Isn't it beautiful? Lately I have been feeling very overwhelmed with life. I feel there is so much I need to accomplish, so much that I am falling short in. I am that mom with the peanut butter hair who looks around at everyone else's seemingly put together life and gets discouraged at my own inability to get it all together. Some days I feel like I spend the whole day meeting everyone else's needs without a notice and without time for myself. I'm lucky if I get out of my sweats, I've had a brilliant day if I get a shower. I have goals and dreams that are pushed to the side while I try to help my family reach theirs. Now, I'm not trying build my self up as some righteous marter or paint a pitiful picture of poor little me. This was my choice in life. I do it because I love being a mother. But even though I love it, some days it can be overwhelming. Some days I wish I was invisible, other days I wish people would stop to see if I'm still breathing! This is the life of a mother.

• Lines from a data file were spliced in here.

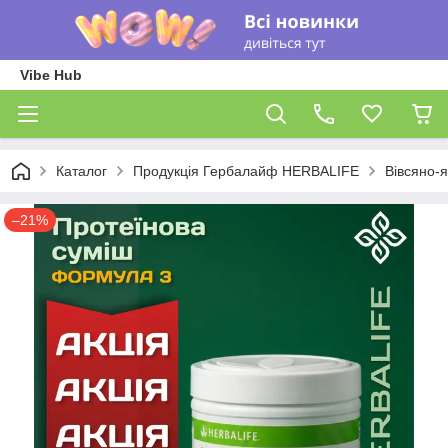
Vibe Hub
Каталог
Продукція Гербалайф HERBALIFE
Вівсяно-
–21%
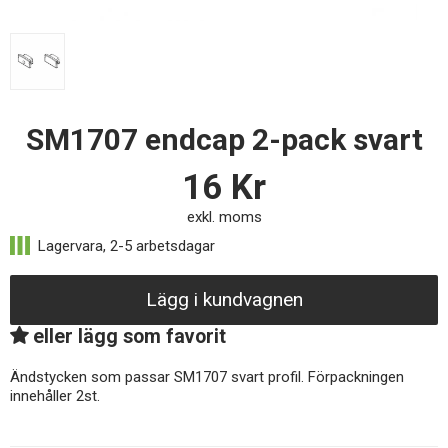
SM1707 endcap 2-pack svart
16
Kr
exkl. moms
Lägg i kundvagnen
eller lägg som favorit
Ändstycken som passar SM1707 svart profil. Förpackningen
innehåller 2st.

The reason I wanted to post this is because it lifted me up when I needed it. It made me feel good about my quiet efforts. It reminded me that, while others may not, God does see our efforts and He knows our hearts. The master piece that we are building is magnificent and nothing can compare to it. Nothing will bring us greater joy. No success, no degree, no amount of money can compare to our quiet work within our home. So, to all you invisible mothers out there, I see you. I see your work. I marvel at your strength and your faith and your abilities. More important, God sees and He will some day turn your masterpiece into eternal joy. So, rub that peanut butter in (it does a wonderful job holding hair in place), put on those out of style clothes (that are probably stained with all sorts of bodily fluids - spit up, snot, diaper leaks, etc.) and hold your head up high. You are the ones that we all want to be like!